Je t'aime - Anne-Marie Puy

 
   

La pièce met en scène un homme inscrit dans une société future désespérante où les femmes n’ont que l'alternative de la clandestinité, le choix de devenir dispensatrices de plaisir pour les dix mille (les autorités officielles qui dirigent le monde), l’acceptation d’être fécondées en chaîne pour le grand forum mondial citoyen, d’exercer donc leur maternité comme un métier de force ou bien le refus de tout cela, c’est à dire le maintien artificiel de leur vie contre leur gré, toujours pour produire des descendants. Les hommes ne sont pas mieux lotis. Ils ne sont plus que main d’œuvre ou chair à canon, exception faite de l’infime minorité de privilégiés gouvernants. Le personnage principal de Je t’aime n’habite plus qu’un local souterrain de cinq mètres carrés. Il a bien tenté de convaincre la femme qu’il aime de se plier à la loi globale de parfaite citoyenneté mais elle a refusé d’être porteuse volontaire. On l’y a donc forcée. Elle vit dans un sarcophage de verre et doit donner naissance par insémination artificielle à un enfant voué à la croissance rapide.

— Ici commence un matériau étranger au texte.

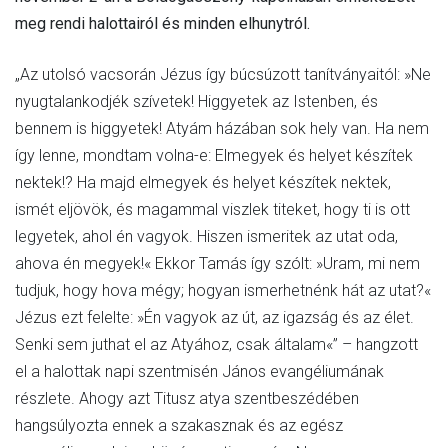
meg rendi halottairól és minden elhunytról.
„Az utolsó vacsorán Jézus így búcsúzott tanítványaitól: »Ne
nyugtalankodjék szívetek! Higgyetek az Istenben, és
bennem is higgyetek! Atyám házában sok hely van. Ha nem
így lenne, mondtam volna-e: Elmegyek és helyet készítek
nektek!? Ha majd elmegyek és helyet készítek nektek,
ismét eljövök, és magammal viszlek titeket, hogy ti is ott
legyetek, ahol én vagyok. Hiszen ismeritek az utat oda,
ahova én megyek!« Ekkor Tamás így szólt: »Uram, mi nem
tudjuk, hogy hova mégy; hogyan ismerhetnénk hát az utat?«
Jézus ezt felelte: »Én vagyok az út, az igazság és az élet.
Senki sem juthat el az Atyához, csak általam«” – hangzott
el a halottak napi szentmisén János evangéliumának
részlete. Ahogy azt Titusz atya szentbeszédében
hangsúlyozta ennek a szakasznak és az egész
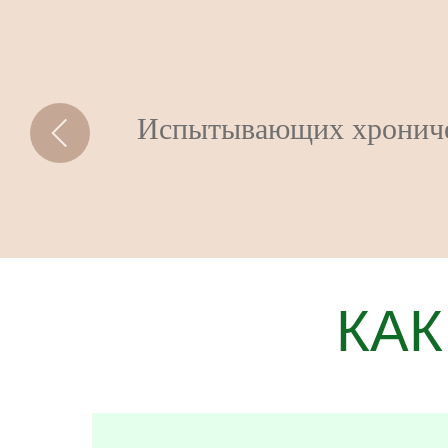
Женщин в период берем
родов
КАК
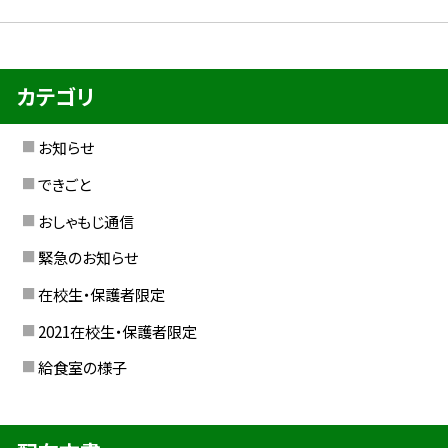
カテゴリ
お知らせ
できごと
おしゃもじ通信
緊急のお知らせ
在校生・保護者限定
2021在校生・保護者限定
給食室の様子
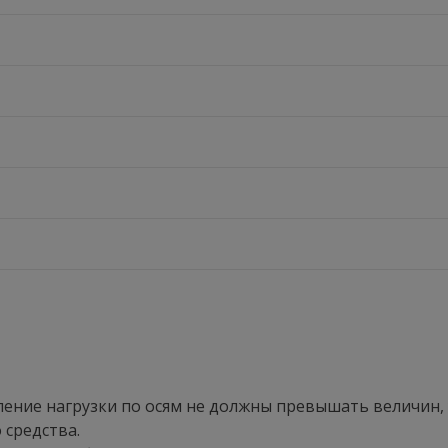
деление нагрузки по осям не должны превышать величин
 средства.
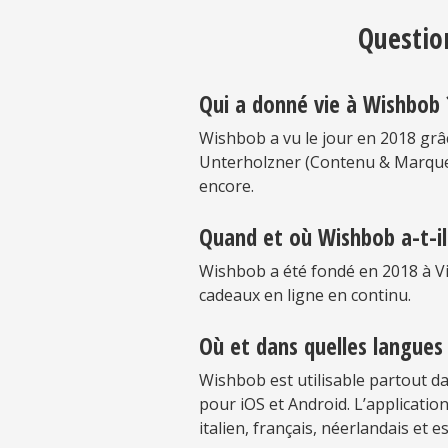
Questio
Qui a donné vie à Wishbob 
Wishbob a vu le jour en 2018 grâ
Unterholzner (Contenu & Marque)
encore.
Quand et où Wishbob a-t-il
Wishbob a été fondé en 2018 à Vie
cadeaux en ligne en continu.
Où et dans quelles langues 
Wishbob est utilisable partout da
pour iOS et Android. L’applicatio
italien, français, néerlandais et e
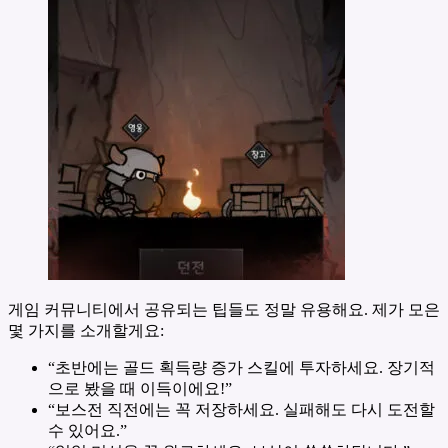
게임 커뮤니티에서 공유되는 팁들도 정말 유용해요. 제가 모은
몇 가지를 소개할게요:
“초반에는 골드 획득량 증가 스킬에 투자하세요. 장기적
으로 봤을 때 이득이에요!”
“보스전 직전에는 꼭 저장하세요. 실패해도 다시 도전할
수 있어요.”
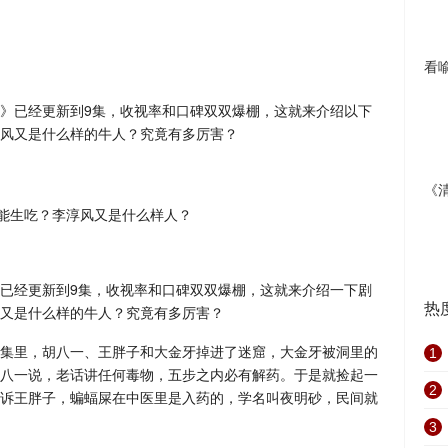
看
》已经更新到9集，收视率和口碑双双爆棚，这就来介绍以下
风又是什么样的牛人？究竟有多厉害？
《
已经更新到9集，收视率和口碑双双爆棚，这就来介绍一下剧
热
又是什么样的牛人？究竟有多厉害？
集里，胡八一、王胖子和大金牙掉进了迷窟，大金牙被洞里的
1
八一说，老话讲任何毒物，五步之内必有解药。于是就捡起一
2
诉王胖子，蝙蝠屎在中医里是入药的，学名叫夜明砂，民间就
3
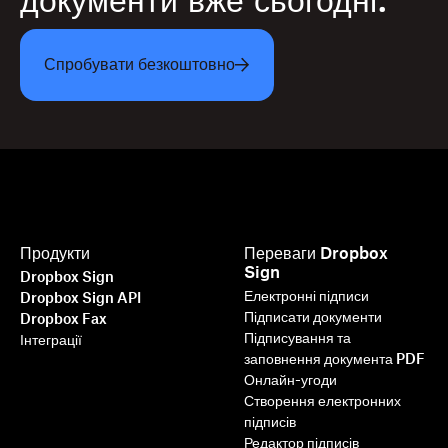
документи вже сьогодні.
Спробувати безкоштовно
Продукти
Переваги Dropbox
Sign
Dropbox Sign
Електронні підписи
Dropbox Sign API
Підписати документи
Dropbox Fax
Підписування та
Інтеграції
заповнення документа PDF
Онлайн-угоди
Створення електронних
підписів
Редактор підписів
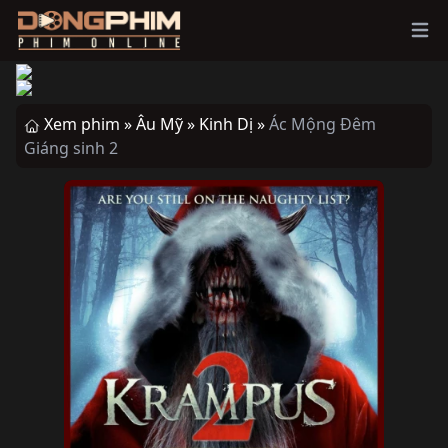
Ope
Xem phim »
Âu Mỹ »
Kinh Dị »
Ác Mộng Đêm
Giáng sinh 2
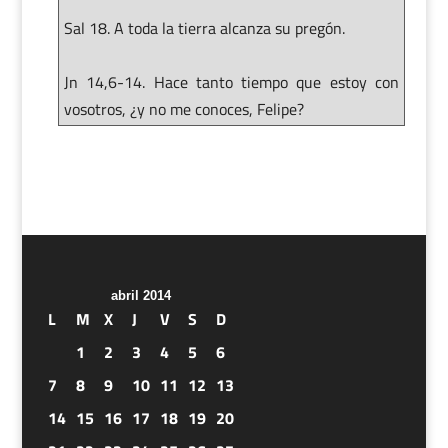
Sal 18. A toda la tierra alcanza su pregón.
Jn 14,6-14. Hace tanto tiempo que estoy con
vosotros, ¿y no me conoces, Felipe?
abril 2014
L
M
X
J
V
S
D
1
2
3
4
5
6
7
8
9
10
11
12
13
14
15
16
17
18
19
20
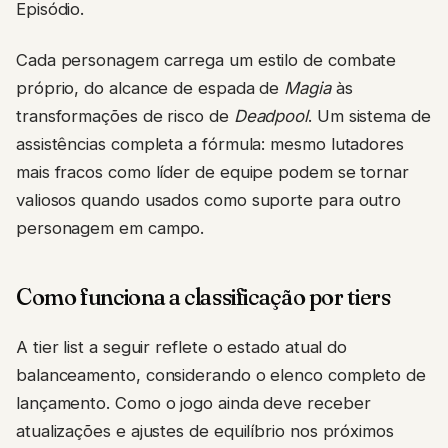
Episódio.
Cada personagem carrega um estilo de combate
próprio, do alcance de espada de
Magia
às
transformações de risco de
Deadpool
. Um sistema de
assistências completa a fórmula: mesmo lutadores
mais fracos como líder de equipe podem se tornar
valiosos quando usados como suporte para outro
personagem em campo.
Como funciona a classificação por tiers
A tier list a seguir reflete o estado atual do
balanceamento, considerando o elenco completo de
lançamento. Como o jogo ainda deve receber
atualizações e ajustes de equilíbrio nos próximos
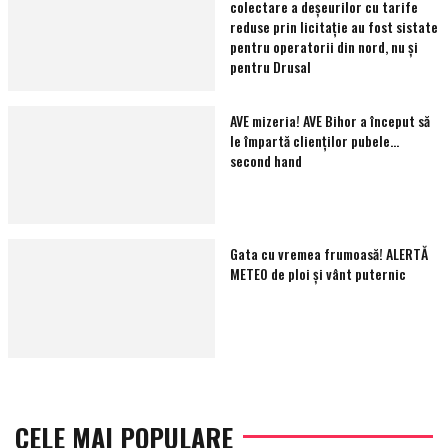
colectare a deșeurilor cu tarife
reduse prin licitație au fost sistate
pentru operatorii din nord, nu și
pentru Drusal
AVE mizeria! AVE Bihor a început să
le împartă clienţilor pubele…
second hand
Gata cu vremea frumoasă! ALERTĂ
METEO de ploi și vânt puternic
CELE MAI POPULARE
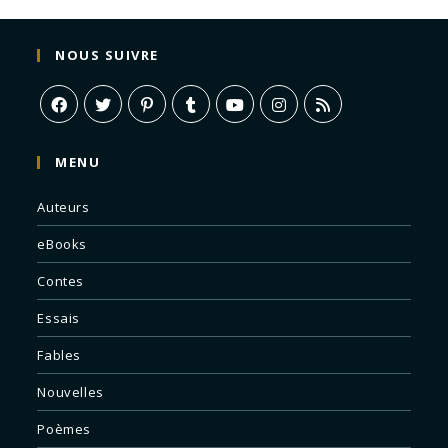
NOUS SUIVRE
MENU
Auteurs
eBooks
Contes
Essais
Fables
Nouvelles
Poèmes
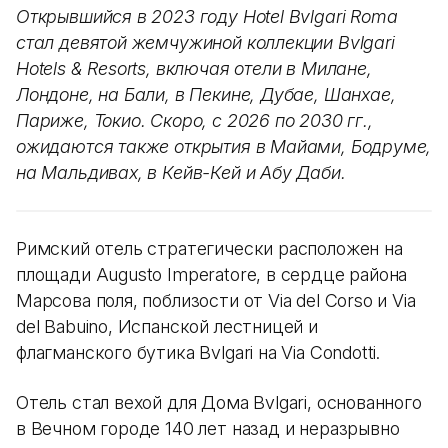
Открывшийся в 2023 году Hotel Bvlgari Roma
стал девятой жемчужиной коллекции Bvlgari
Hotels & Resorts, включая отели в Милане,
Лондоне, на Бали, в Пекине, Дубае, Шанхае,
Париже, Токио. Скоро, с 2026 по 2030 гг.,
ожидаются также открытия в Майами, Бодруме,
на Мальдивах, в Кейв-Кей и Абу Даби.
Римский отель стратегически расположен на
площади Augusto Imperatore, в сердце района
Марсова поля, поблизости от Via del Corso и Via
del Babuino, Испанской лестницей и
флагманского бутика Bvlgari на Via Condotti.
Отель стал вехой для Дома Bvlgari, основанного
в Вечном городе 140 лет назад и неразрывно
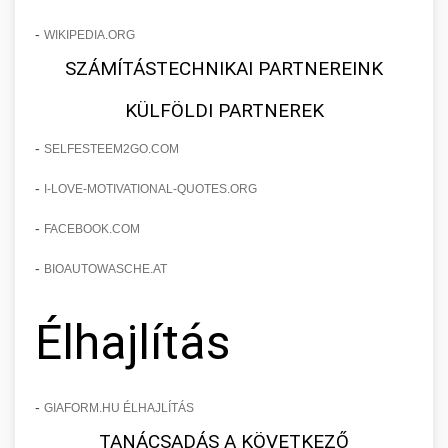
-
WIKIPEDIA.ORG
SZÁMÍTÁSTECHNIKAI PARTNEREINK
KÜLFÖLDI PARTNEREK
-
SELFESTEEM2GO.COM
-
I-LOVE-MOTIVATIONAL-QUOTES.ORG
-
FACEBOOK.COM
-
BIOAUTOWASCHE.AT
Élhajlítás
-
GIAFORM.HU ÉLHAJLÍTÁS
TANÁCSADÁS A KÖVETKEZŐ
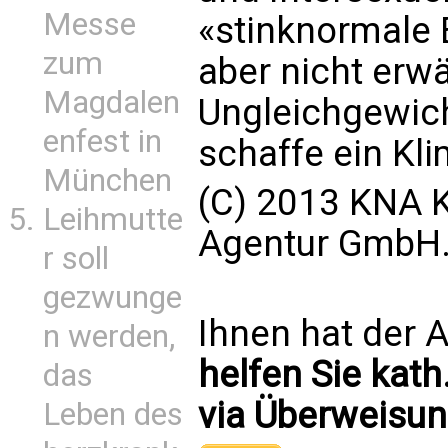
Messe
«stinknormale 
zum
aber nicht erw
Magdalen
Ungleichgewic
enfest in
schaffe ein Kli
München
(C) 2013 KNA K
Leihmutte
Agentur GmbH. 
r soll
gezwunge
Ihnen hat der A
n werden,
helfen Sie kath
das
via Überweisun
Leben des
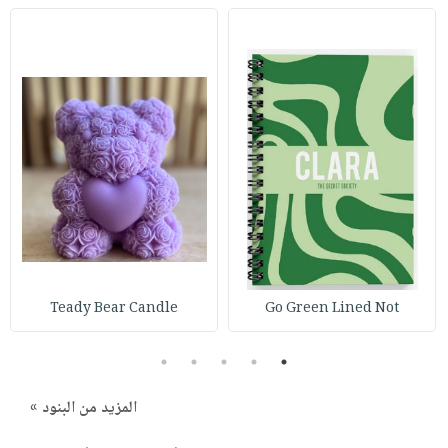
Teady Bear Candle
Go Green Lined Not
5
4
3
2
1
المزيد من البنود »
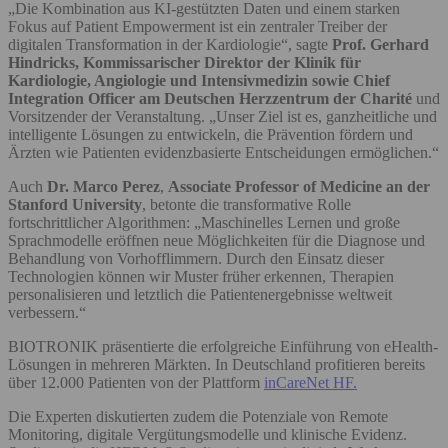
„Die Kombination aus KI-gestützten Daten und einem starken
Fokus auf Patient Empowerment ist ein zentraler Treiber der
digitalen Transformation in der Kardiologie“, sagte
Prof. Gerhard
Hindricks, Kommissarischer Direktor der Klinik für
Kardiologie, Angiologie und Intensivmedizin sowie Chief
Integration Officer am Deutschen Herzzentrum der Charité
und
Vorsitzender der Veranstaltung. „Unser Ziel ist es, ganzheitliche und
intelligente Lösungen zu entwickeln, die Prävention fördern und
Ärzten wie Patienten evidenzbasierte Entscheidungen ermöglichen.“
Auch
Dr. Marco Perez
,
Associate Professor of Medicine an der
Stanford University
, betonte die transformative Rolle
fortschrittlicher Algorithmen: „Maschinelles Lernen und große
Sprachmodelle eröffnen neue Möglichkeiten für die Diagnose und
Behandlung von Vorhofflimmern. Durch den Einsatz dieser
Technologien können wir Muster früher erkennen, Therapien
personalisieren und letztlich die Patientenergebnisse weltweit
verbessern.“
BIOTRONIK präsentierte die erfolgreiche Einführung von eHealth-
Lösungen in mehreren Märkten. In Deutschland profitieren bereits
über 12.000 Patienten von der Plattform
inCareNet HF.
Die Experten diskutierten zudem die Potenziale von Remote
Monitoring, digitale Vergütungsmodelle und klinische Evidenz.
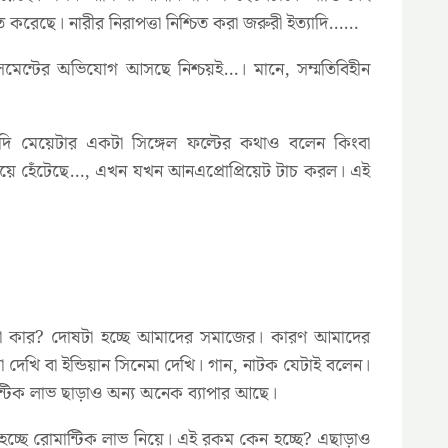
 করেছে। নারীর নিরাপত্তা নিশ্চিত করা জরুরী ইত্যাদি……
সমেন্টের অভিযোগ আসছে নিশ্চয়ই…। মানে, সম্মতিবিহীন
 যদি মেয়েটার একটা সিঙ্গেল ফল্টের কথাও বলেন কিংবা
য়ে হেঁটেছে…, এখন যখন আনএপ্রোপ্রিয়েট টাচ করল। এই
দোষটা কার? দোষটা হচ্ছে আমাদের সমাজের। কারণ আমাদের
ি বা ইন্ডিয়ান সিনেমা দেখি। গান, নাটক যেটাই বলেন।
ন্টিক লাভ ছাড়াও অন্য অনেক ব্যাপার আছে।
ে রোমান্টিক লাভ নিয়ে। এই রকম কেন হচ্ছে? এছাড়াও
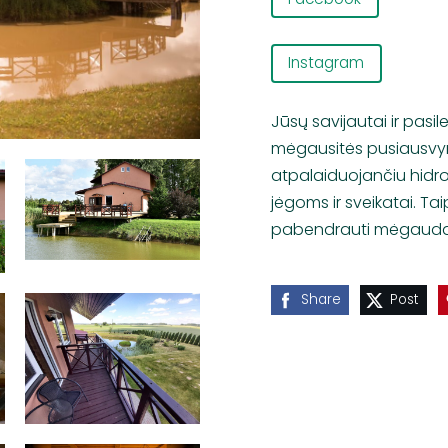
Instagram
Jūsų savijautai ir pasil
mėgausitės pusiausvyra
atpalaiduojančiu hidro
jėgoms ir sveikatai. Ta
pabendrauti mėgaudami
Share
Post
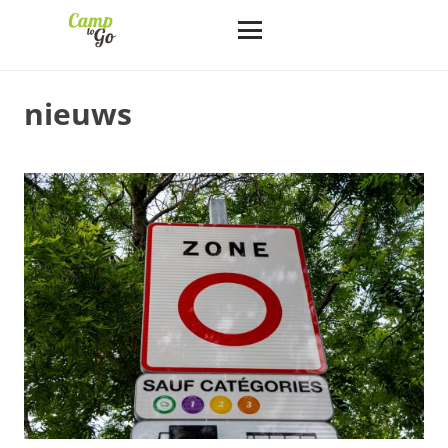
nieuws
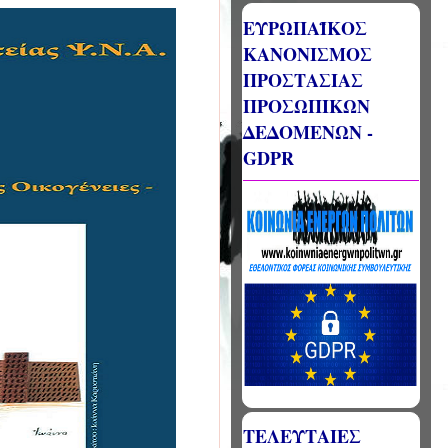
ΕΥΡΩΠΑΪΚΟΣ
ΚΑΝΟΝΙΣΜΟΣ
ΠΡΟΣΤΑΣΙΑΣ
ΠΡΟΣΩΠΙΚΩΝ
ΔΕΔΟΜΕΝΩΝ -
GDPR
ΤΕΛΕΥΤΑΙΕΣ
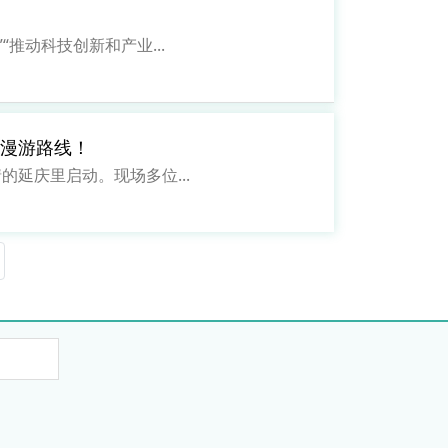
动科技创新和产业...
市漫游路线！
延庆里启动。现场多位...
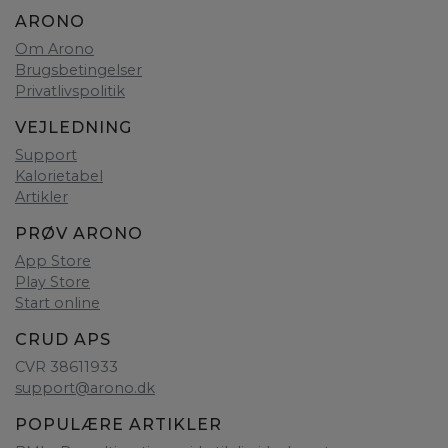
ARONO
Om Arono
Brugsbetingelser
Privatlivspolitik
VEJLEDNING
Support
Kalorietabel
Artikler
PRØV ARONO
App Store
Play Store
Start online
CRUD APS
CVR 38611933
support@arono.dk
POPULÆRE ARTIKLER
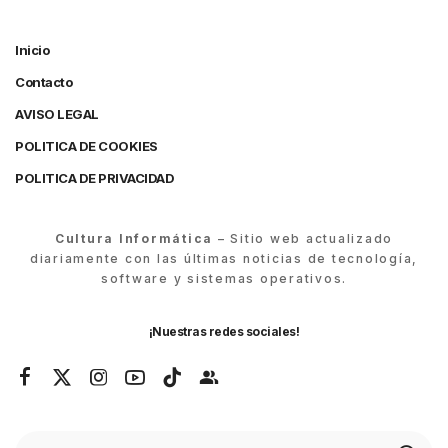
Inicio
Contacto
AVISO LEGAL
POLITICA DE COOKIES
POLITICA DE PRIVACIDAD
Cultura Informática
– Sitio web actualizado
diariamente con las últimas noticias de tecnología,
software y sistemas operativos.
¡Nuestras redes sociales!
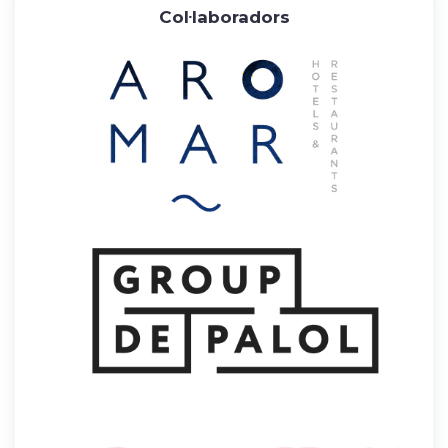
Col·laboradors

Alors, l’homme fait un voyage de deux jours à pieds en parcourant une infinité de couloirs, de tapis roulants et d’escalators à péage et rend visite à sa femme. Il lui parlera d’amour, partagera avec elle une illusion de repas… Il lui parlera de leur passé, des années où il y avait encore des enfants et des arbres pour tous. Il lui dira longuement je t’aime, en imaginant qu’entre elle, muette et morte à demi, et lui meurtri de son absence, il n’y a pas cette satanée paroi de vitre.